Marcos Vinícius disse que o grupo de trabalho tem atuado para propor atos normativos que conferem efetividade e celeridade às decisões judiciais associadas a falências e recuperações judiciais. Ele citou recentes normas editadas pelo CNJ direcionados ao processamento e julgamento desses processos, entre os quais a Recomendação n.72/2020, que trata da padronização dos relatórios apresentados pelo administrador judicial; a Recomendação n.63/2020, que propõe a criação de juízos com competência para julgar ações de recuperação empresarial e falências para mitigar o impacto da pandemia; a Recomendação n.58/2019, que incentiva o uso da mediação no processamento e julgamento desses processos; e também a Recomendação n.56/2019, que indica aos tribunais a necessidade de especialização de varas.

O conselheiro informou que há outras medidas em análise no Conselho. “A gente vê nesse grupo realmente a tentativa muito forte de trazer praticidade não só à nova legislação, mas a tudo que envolve o processo de recuperação empresarial e de falências.”

O juiz Paulo Assed Estefan, magistrado experiente na análise e julgamento desses casos, disse que a nova lei trouxe transparência e segurança aos procedimentos de recuperação empresarial e de falência e que isso começa pela necessidade de apresentação de relatórios por parte do administrador judicial.

Agora, o administrador judicial tem que apresentar ao juiz que analisa o caso, um relatório mensal das atividades do devedor, fiscalizando a veracidade e a conformidade das informações prestadas pelo devedor.

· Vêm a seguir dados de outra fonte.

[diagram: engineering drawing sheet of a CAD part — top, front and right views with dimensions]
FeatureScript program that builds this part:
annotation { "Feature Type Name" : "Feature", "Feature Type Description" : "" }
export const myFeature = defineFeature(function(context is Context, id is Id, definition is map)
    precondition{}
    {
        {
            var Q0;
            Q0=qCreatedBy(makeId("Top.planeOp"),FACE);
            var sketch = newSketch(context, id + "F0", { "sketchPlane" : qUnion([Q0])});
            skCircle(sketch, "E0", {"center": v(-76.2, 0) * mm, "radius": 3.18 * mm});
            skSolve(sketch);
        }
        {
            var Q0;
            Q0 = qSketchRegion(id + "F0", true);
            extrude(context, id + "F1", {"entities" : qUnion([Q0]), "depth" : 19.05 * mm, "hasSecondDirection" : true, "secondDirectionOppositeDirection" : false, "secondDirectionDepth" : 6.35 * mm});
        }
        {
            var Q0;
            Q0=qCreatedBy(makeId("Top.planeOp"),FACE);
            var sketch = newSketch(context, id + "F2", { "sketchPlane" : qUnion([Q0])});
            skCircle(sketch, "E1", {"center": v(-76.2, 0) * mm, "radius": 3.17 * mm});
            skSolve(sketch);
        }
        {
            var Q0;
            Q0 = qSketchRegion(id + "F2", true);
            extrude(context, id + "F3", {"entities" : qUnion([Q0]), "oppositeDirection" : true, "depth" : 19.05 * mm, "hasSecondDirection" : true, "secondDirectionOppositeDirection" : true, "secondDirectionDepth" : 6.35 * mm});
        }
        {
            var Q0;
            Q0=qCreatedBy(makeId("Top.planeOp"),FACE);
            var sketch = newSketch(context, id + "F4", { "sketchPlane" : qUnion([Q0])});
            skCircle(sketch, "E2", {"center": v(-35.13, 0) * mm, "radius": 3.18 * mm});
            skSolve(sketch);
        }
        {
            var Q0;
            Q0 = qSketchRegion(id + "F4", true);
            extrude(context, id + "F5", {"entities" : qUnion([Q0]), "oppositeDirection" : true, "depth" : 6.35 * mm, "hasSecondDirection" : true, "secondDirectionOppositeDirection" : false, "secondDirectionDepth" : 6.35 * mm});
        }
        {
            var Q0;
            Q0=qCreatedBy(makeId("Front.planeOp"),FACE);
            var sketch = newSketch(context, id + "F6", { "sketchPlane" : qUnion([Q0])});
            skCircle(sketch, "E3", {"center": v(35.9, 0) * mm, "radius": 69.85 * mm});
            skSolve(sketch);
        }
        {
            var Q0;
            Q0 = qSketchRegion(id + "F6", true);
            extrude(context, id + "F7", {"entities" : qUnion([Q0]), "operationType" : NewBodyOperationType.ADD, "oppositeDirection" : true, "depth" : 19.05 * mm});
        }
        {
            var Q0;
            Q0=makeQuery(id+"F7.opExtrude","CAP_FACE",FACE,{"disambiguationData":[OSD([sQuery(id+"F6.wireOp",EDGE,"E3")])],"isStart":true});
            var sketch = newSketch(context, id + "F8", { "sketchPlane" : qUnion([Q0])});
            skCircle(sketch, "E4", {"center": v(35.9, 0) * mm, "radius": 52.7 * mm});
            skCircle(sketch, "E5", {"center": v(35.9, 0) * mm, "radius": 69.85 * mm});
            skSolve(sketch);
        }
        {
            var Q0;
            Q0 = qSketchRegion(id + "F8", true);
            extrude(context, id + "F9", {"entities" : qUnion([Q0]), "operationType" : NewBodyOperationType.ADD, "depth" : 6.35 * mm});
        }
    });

O advogado Bruno Rezende, que atua como administrador judicial, também participou do debate. Para ele, a Lei n. 14.112 tem como um dos pontos positivos as maiores possibilidades de negociação. “A negociação é a do procedimento, do microssistema judicial no tratamento da crise da empresa e do empresário e a lei traz o comando para que o administrador judicial traga regularidade no andamento das negociações.”


Efeitos da pandemia


A advogada Ana Tereza Basílio apresentou um panorama das falências e recuperações empresariais, informando que no ano passado houve 15% de redução nas recuperações, uma queda atribuída a uma maior tolerância dos credores diante dos efeitos da pandemia. A despeito desse recuo, a tendência é de aumento dos pedidos de recuperação neste ano e, em 2022, principalmente entre as pequenas e médias empresas.

“A preocupação que se traz ao mercado é que a partir de 2021 houve uma súbita aceleração dos requerimentos de recuperação judicial, de janeiro a fevereiro houve acréscimo de 83,5%. E as empresas especializadas em pesquisa de mercado imaginam acréscimo de 53% no número de recuperações judiciais. Portanto, os efeitos gravosos da economia serão mais sentidos em 2021 do que foram no ano passado”, informou.

Para a especialista, a nova lei representa um avanço por ter havido uma alteração nas bases estruturais das recuperações, com destaque para a mediação pré-recuperacional e para a tutela de urgência para a suspensão das ações de execução durante 60 dias para a negociação.

Os debatedores também abordaram outros aspectos da lei, que tratam de financiamento, crédito tributário, solução de passivos e recuperação empresarial e falência entre as empresas do setor rural.